I almost hate to do this, but here are 5 reasons why Google Glasses would suck:
1) You’ll die.
You think it’s distracting to talk on a cell phone and drive? What happens when people have little maps flashing over their eyes to get directions? Or when they take video calls in the car? Or cross the street, and get distracted by the alert box?
But maybe people will be totally responsible.
2) We hate glasses.
Remember 3D television? They sold almost half of the display models. The lesson we learned is that people don’t like putting bulky objects on their faces. I need glasses to read my monitor from a comfortable sitting position, and I don’t even wear those.
3) It won’t work.
I know, I know – we just saw how it would work. The difference is that real-life head-up displays are either totally passive or controlled by hand-held controllers. Pilots don’t shoot missiles by blinking. If you’ve ever tried to use a webcam to navigate the internet, you know that eye-tracking interfaces are the most frustrating thing since heat-sealed packaging. I don’t personally love the idea of blinking at the wrong spot by accident, and opening a call from a crazy ex.

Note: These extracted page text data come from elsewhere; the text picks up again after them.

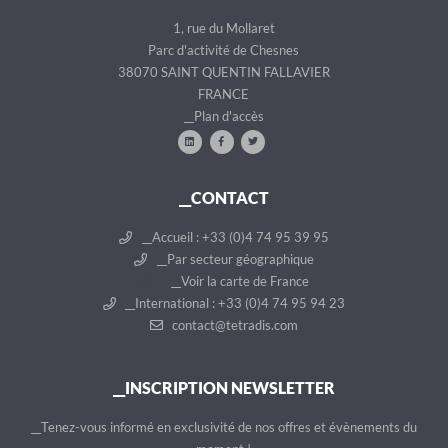
1, rue du Mollaret
Parc d'activité de Chesnes
38070 SAINT QUENTIN FALLAVIER
FRANCE
__Plan d'accès
__CONTACT
__Accueil : +33 (0)4 74 95 39 95
__Par secteur géographique
__Voir la carte de France
__International : +33 (0)4 74 95 94 23
contact@tetradis.com
__INSCRIPTION NEWSLETTER
__Tenez-vous informé en exclusivité de nos offres et évènements du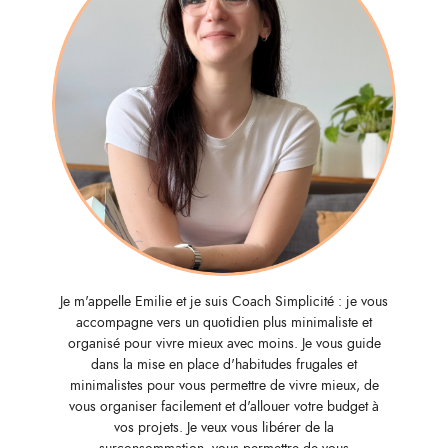
Je m'appelle Emilie et je suis Coach Simplicité : je vous
accompagne vers un quotidien plus minimaliste et
organisé pour vivre mieux avec moins. Je vous guide
dans la mise en place d'habitudes frugales et
minimalistes pour vous permettre de vivre mieux, de
vous organiser facilement et d'allouer votre budget à
vos projets. Je veux vous libérer de la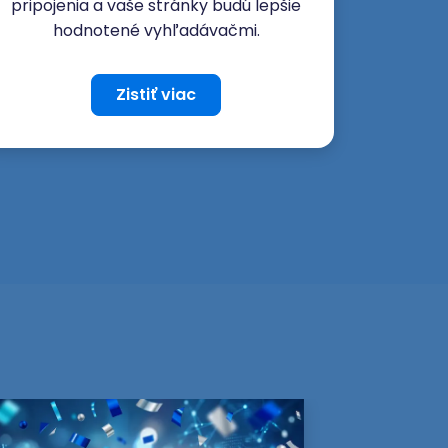
pripojenia a vaše stránky budú lepšie
hodnotené vyhľadávačmi.
Zistiť viac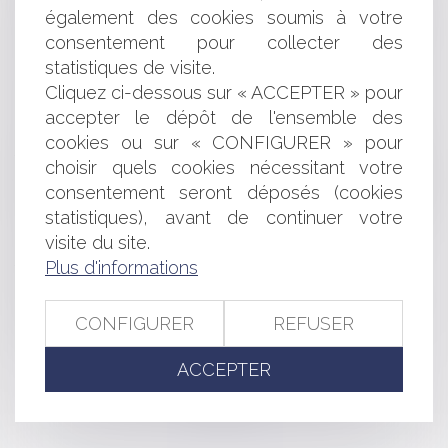
du Digital Services Act, le règlement européen sur la
également des cookies soumis à votre
sécurité numérique ?
consentement pour collecter des
Cour de cassation : rémunération des dirigeants
statistiques de visite.
associés et abus de majorité
Cliquez ci-dessous sur « ACCEPTER » pour
Start-up cybersécurité : six levées de fonds qui ont
marqué 2023
accepter le dépôt de l'ensemble des
Nouveautés en matière d’accessibilité des services
cookies ou sur « CONFIGURER » pour
téléphoniques pour les personnes souffrant de surdité
choisir quels cookies nécessitant votre
Mauvaise exécution d’un contrat assorti d’une condition
consentement seront déposés (cookies
suspensive : le défaut s’apprécie à la date de résiliation du
statistiques), avant de continuer votre
contrat
visite du site.
A Lyon, l'IFA présente un guide consacré à la
Plus d'informations
transmission d'entreprise
Rappel sur point de départ pour conclure
Les levées de fonds des start-up de la French Tech
CONFIGURER
REFUSER
divisées par deux en 2023
ACCEPTER
<<
<
...
83
84
85
86
87
88
89
...
>
>>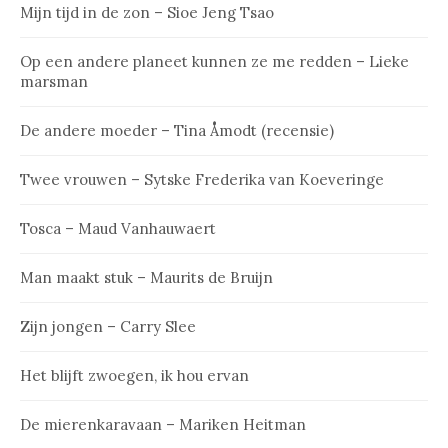
Mijn tijd in de zon – Sioe Jeng Tsao
Op een andere planeet kunnen ze me redden – Lieke
marsman
De andere moeder – Tina Åmodt (recensie)
Twee vrouwen – Sytske Frederika van Koeveringe
Tosca – Maud Vanhauwaert
Man maakt stuk – Maurits de Bruijn
Zijn jongen – Carry Slee
Het blijft zwoegen, ik hou ervan
De mierenkaravaan – Mariken Heitman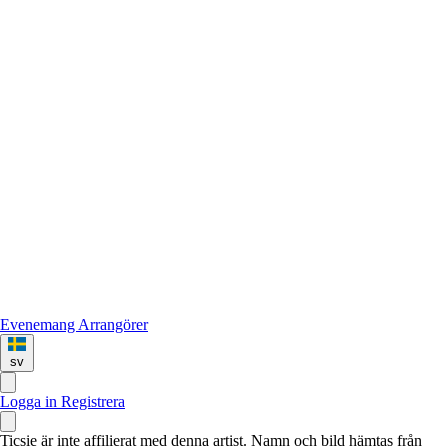
Evenemang
Arrangörer
sv
Logga in
Registrera
Ticsie är inte affilierat med denna artist. Namn och bild hämtas från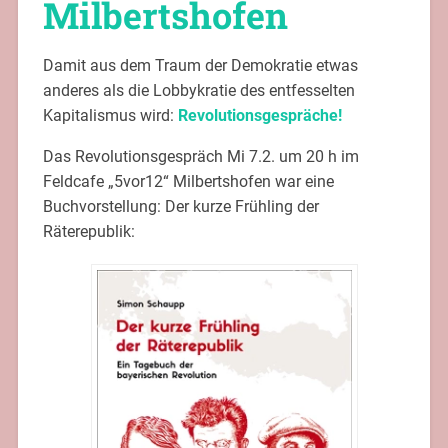
Milbertshofen
Damit aus dem Traum der Demokratie etwas
anderes als die Lobbykratie des entfesselten
Kapitalismus wird:
Revolutionsgespräche!
Das Revolutionsgespräch Mi 7.2. um 20 h im
Feldcafe „5vor12“ Milbertshofen war eine
Buchvorstellung: Der kurze Frühling der
Räterepublik: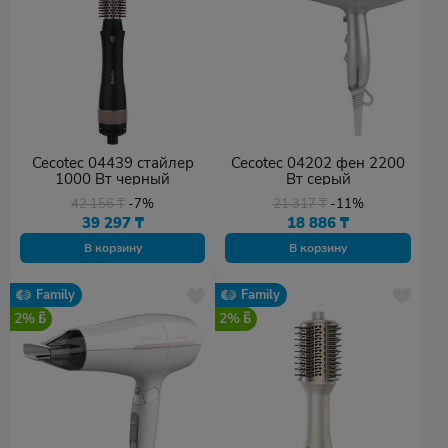
Cecotec 04439 стайлер
Cecotec 04202 фен 2200
1000 Вт черный
Вт серый
42 156
₸
-7%
21 317
₸
-11%
39 297
₸
18 886
₸
В корзину
В корзину
Family
Family
2%
2%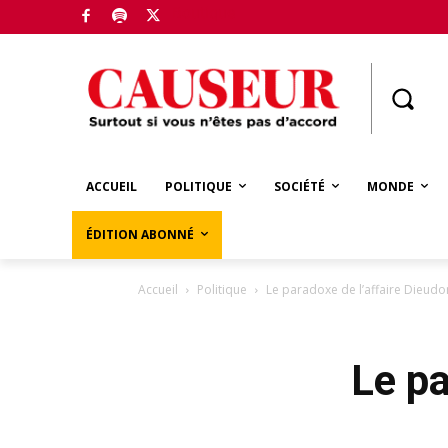
Boutique
ACCUEIL
POLITIQUE
SOCIÉTÉ
MONDE
ÉDITION ABONNÉ
Accueil
Politique
Le paradoxe de l’affaire Dieud
Le pa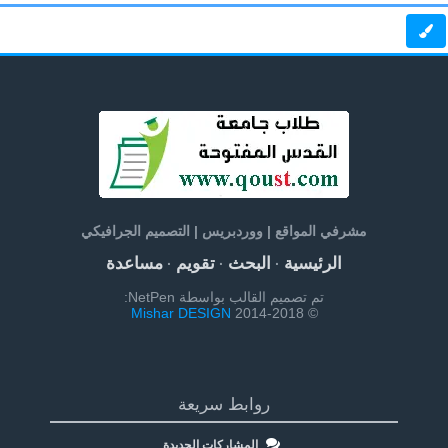
مشرفي المواقع | ووردبريس | التصميم الجرافيكي
الرئيسية
البحث
تقويم
مساعدة
·
·
·
تم تصميم القالب بواسطة NetPen:
Mishar DESIGN
© 2014-2018
روابط سريعة
المشاركات الجديدة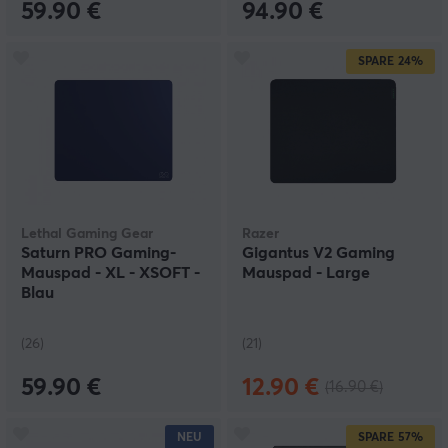
59.90 €
94.90 €
SPARE
24%
Lethal Gaming Gear
Razer
Saturn PRO Gaming-
Gigantus V2 Gaming
Mauspad - XL - XSOFT -
Mauspad - Large
Blau
(26)
(21)
59.90 €
12.90 €
(16.90 €)
NEU
SPARE
57%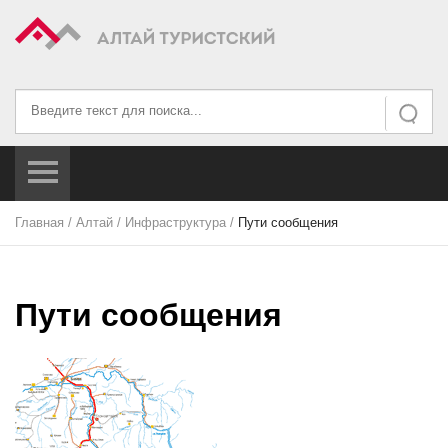
Искать...
Искать
Главная
/
Алтай
/
Инфраструктура
/
Пути сообщения
Пути сообщения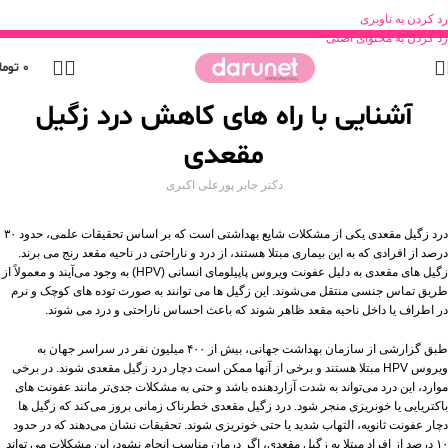
رد کردن به ناوبری
رد کردن به محتوای اصلی
0
توما
آشنایی با راه‌ های کاهش درد زگیل
مقعدی
دکتر جابر پورعلی اکبری
درد زگیل مقعدی یکی از مشکلات شایع بهداشتی است که بر اساس تحقیقات علمی، حدود ۳۰
درصد از افرادی که به این بیماری مبتلا هستند، از درد و ناراحتی در ناحیه مقعد رنج می‌ برند.
زگیل‌ های مقعدی به دلیل عفونت ویروس پاپیلومای انسانی (HPV) به وجود می‌آیند و معمولاً از
طریق تماس جنسی منتقل می‌شوند. این زگیل‌ ها می‌ توانند به صورت توده‌ های کوچک و نرم
در اطراف یا داخل ناحیه مقعد ظاهر شوند که باعث احساس ناراحتی و درد می ‌شوند.
طبق گزارشی از سازمان بهداشت جهانی، بیش از ۴۰۰ میلیون نفر در سراسر جهان به
ویروس HPV مبتلا هستند و برخی از آنها ممکن است دچار درد زگیل مقعدی شوند. در برخی
موارد، این درد می‌تواند به شدت آزاردهنده باشد و حتی به مشکلات جدی‌تر مانند عفونت ‌های
باکتریایی یا خونریزی منجر شود. درد زگیل مقعدی خطرناک زمانی بروز می‌کند که زگیل ‌ها
دچار عفونت ثانویه، التهاب شدید یا حتی خونریزی شوند. تحقیقات نشان می‌دهند که در حدود
۱۰ درصد از افراد مبتلا به زگیل مقعدی، اگر درمان مناسب انجام نشود، این مشکلات می ‌تواند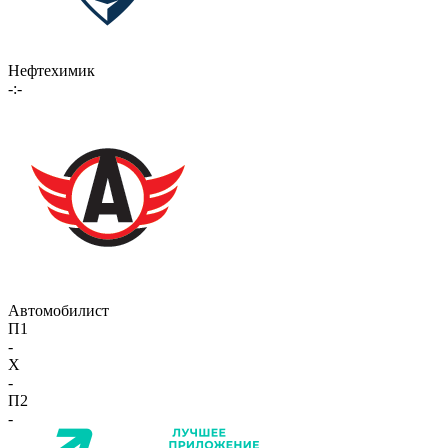
Нефтехимик
-:-
Автомобилист
П1
-
X
-
П2
-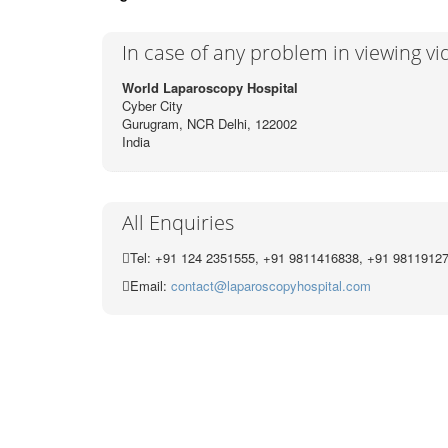
In case of any problem in viewing v
World Laparoscopy Hospital
Cyber City
Gurugram, NCR Delhi, 122002
India
All Enquiries
Tel: +91 124 2351555, +91 9811416838, +91 9811912
Email:
contact@laparoscopyhospital.com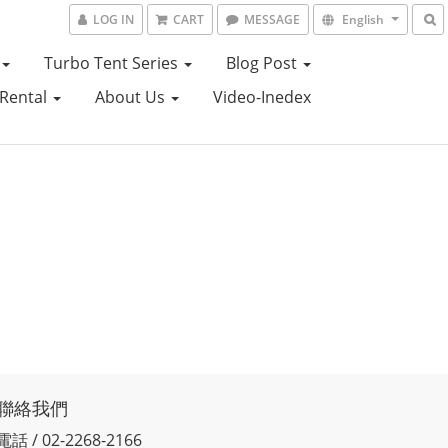
LOG IN
CART
MESSAGE
English
Turbo Tent Series
Blog Post
Rental
About Us
Video-Inedex
聯絡我們
電話 / 02-2268-2166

Add to that the fact that you probably won’t be able to see. There’s a really good reason we don’t make transparent screens outside of sci-fi films. Do you want black text? What about when you’re looking at the asphalt? With constantly shifting light levels and backgrounds, you’ll have to stand still and focus to even read – which kind of defeats the purpose, doesn’t it?
4) Everyone will be talking to themselves, and we will all go insane.
It’s happened to us all: a guy walks into the elevator and asks, “Hey, how’s it going?” “Good,” you respond, as he turns his head to give you an odd look, just as you notice the bluetooth in his far ear. Now imagine this, compounded by everyone, speaking personal commands to their own digital slave.
The horror is too great to comprehend. My first thought was of a bunch of people on a bus, all talking to themselves. “Remind me to turn on the oven when I get home,” says one guy, awkwardly avoiding eye contact with anyone. “Open bookmarks,” says another. “Where is my husband?” asks another lady.
You’ll soon lose your mind, and begin rambling to yourself to “make the voices stop.” Sadly, no one will no the difference, because they will think you’re talking to your glasses.
5) Software constantly identifying everything you see – is that what you want?
Remember when we freaked out because Google/Apple were tracking our location all the time? Here’s an idea – let them identify every person and object that you interact with, all the time. I’m sure the federal government will have no interest in a limitless supply of wandering video cameras, and that corporations won’t be interested in mining the data.
These are just five of the least cynical reasons I could imagine for not wanting Google Glasses on my face. I’m willing to settle for a future where I can buy a single replacement for a smartphone, laptop, e-reader, tablet, and desktop.